A simple model of interest rates and the jobs market


 - by New Deal democrat

Since we are still in an era of very low interest rates, and during the past such era of 1930-1955 several recessions including the very bad 1938 recession occurred without a yield curve inversion, I have been looking at alternative measures.

One such measure I described about a  month ago, which is simply that an increase in the Fed funds rate of at least 1.75%, but typically 2% or more, and particularly when that occurs within a single year, has usually been correlated with a subsequent recession.

Today I want to propose another model: a YoY increase in the Fed funds rate equal to the YoY% change in job growth has in the past almost infallibly been correlated with a recession within roughly 12 months.

So, to the graphs!  The first shows the relationship I describe in the above paragraph over the last 60+ years:



To give an even better view, the below graph subtracts the YoY change in the Fed funds rate from YoY payroll growth, and subtracts a further -0.5%, showing that even when the relationship gets that close, with the exception of 2002-03 (a near recession), a recession has always followed:



In other words, there is only one false positive with two false negatives in the 1950s.

Here is a close-up of what that relationship has looked like in the last several years:



Currently the spread is about +0.7%. Note that if the rate of YoY payrolls growth continues to decelerate at its pace from the last several years, and we get the three expected Fed funds hikes this year, we will probably cross the +0.5% threshold by year's end. 

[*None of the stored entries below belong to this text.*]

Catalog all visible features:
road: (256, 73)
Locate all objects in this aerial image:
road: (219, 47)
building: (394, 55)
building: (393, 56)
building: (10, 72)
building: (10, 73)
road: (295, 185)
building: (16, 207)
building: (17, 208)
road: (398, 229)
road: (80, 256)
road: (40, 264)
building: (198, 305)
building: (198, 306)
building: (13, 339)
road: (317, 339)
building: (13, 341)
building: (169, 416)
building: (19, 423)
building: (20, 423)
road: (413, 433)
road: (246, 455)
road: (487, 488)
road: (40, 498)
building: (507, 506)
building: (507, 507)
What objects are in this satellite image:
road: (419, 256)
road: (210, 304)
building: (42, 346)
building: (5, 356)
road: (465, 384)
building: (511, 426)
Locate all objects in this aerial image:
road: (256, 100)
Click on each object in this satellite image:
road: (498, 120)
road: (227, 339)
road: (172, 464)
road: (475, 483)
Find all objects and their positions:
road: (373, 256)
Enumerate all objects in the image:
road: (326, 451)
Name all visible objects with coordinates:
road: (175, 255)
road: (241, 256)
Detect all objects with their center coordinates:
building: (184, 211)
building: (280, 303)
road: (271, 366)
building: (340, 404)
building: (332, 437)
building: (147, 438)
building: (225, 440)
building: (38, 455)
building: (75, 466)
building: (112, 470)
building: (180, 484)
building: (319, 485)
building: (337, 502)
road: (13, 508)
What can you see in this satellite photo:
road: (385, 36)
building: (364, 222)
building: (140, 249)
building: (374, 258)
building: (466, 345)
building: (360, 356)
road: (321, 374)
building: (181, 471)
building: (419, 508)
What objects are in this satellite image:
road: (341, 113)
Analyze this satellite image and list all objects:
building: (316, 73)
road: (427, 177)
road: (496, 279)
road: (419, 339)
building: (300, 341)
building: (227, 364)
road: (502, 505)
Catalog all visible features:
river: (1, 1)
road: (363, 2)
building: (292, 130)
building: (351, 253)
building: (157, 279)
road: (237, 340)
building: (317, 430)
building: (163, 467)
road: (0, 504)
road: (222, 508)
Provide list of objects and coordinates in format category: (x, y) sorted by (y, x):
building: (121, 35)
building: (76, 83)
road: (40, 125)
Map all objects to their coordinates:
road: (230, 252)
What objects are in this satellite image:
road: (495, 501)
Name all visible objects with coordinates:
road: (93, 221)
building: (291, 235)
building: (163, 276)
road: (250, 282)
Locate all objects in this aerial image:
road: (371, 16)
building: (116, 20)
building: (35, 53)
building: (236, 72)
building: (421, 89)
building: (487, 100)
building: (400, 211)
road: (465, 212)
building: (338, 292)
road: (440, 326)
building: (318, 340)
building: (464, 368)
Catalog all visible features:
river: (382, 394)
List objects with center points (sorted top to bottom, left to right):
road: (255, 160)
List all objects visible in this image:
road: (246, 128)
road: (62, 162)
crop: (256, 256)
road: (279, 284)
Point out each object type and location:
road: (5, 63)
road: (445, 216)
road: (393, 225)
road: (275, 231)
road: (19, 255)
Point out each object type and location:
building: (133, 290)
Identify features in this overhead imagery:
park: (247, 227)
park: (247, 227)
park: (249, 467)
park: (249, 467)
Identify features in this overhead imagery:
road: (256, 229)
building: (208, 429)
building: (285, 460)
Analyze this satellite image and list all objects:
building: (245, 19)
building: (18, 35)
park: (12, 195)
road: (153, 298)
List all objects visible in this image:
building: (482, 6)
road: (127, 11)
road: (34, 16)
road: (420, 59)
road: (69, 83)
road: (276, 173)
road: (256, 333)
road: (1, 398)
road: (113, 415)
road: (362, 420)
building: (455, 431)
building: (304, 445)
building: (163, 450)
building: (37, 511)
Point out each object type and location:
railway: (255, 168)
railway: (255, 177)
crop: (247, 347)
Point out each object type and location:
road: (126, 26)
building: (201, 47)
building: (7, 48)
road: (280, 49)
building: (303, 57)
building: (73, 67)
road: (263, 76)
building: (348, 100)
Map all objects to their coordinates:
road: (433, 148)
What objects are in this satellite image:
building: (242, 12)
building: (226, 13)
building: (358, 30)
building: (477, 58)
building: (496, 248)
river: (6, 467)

We can coax even more from the model, because the YoY change in the Fed funds rate also does a very good job forecasting the *rate* of YoY change in payrolls 12 to 24 months out, as shown in the below graph (note that the Fed funds rate is inverted, so that a rise in that rate forecasts a deceleration in YoY jobs growth):



Now  here is a close-up of the last three years:



With rates at the "zero lower bound," the relationship did break down in that there was increasing YoY jobs growth while the Fed funds rate remained at zero, and jobs growth slowed down even as the Fed started to raise rates slowly. But if the longer term correlation holds, then the Fed rate hikes from last year should mean that jobs growth this year and into next year should decelerate at a faster rate than they have in 2015-17.  In other words, we could be under the +0.5% level in our model by midyear.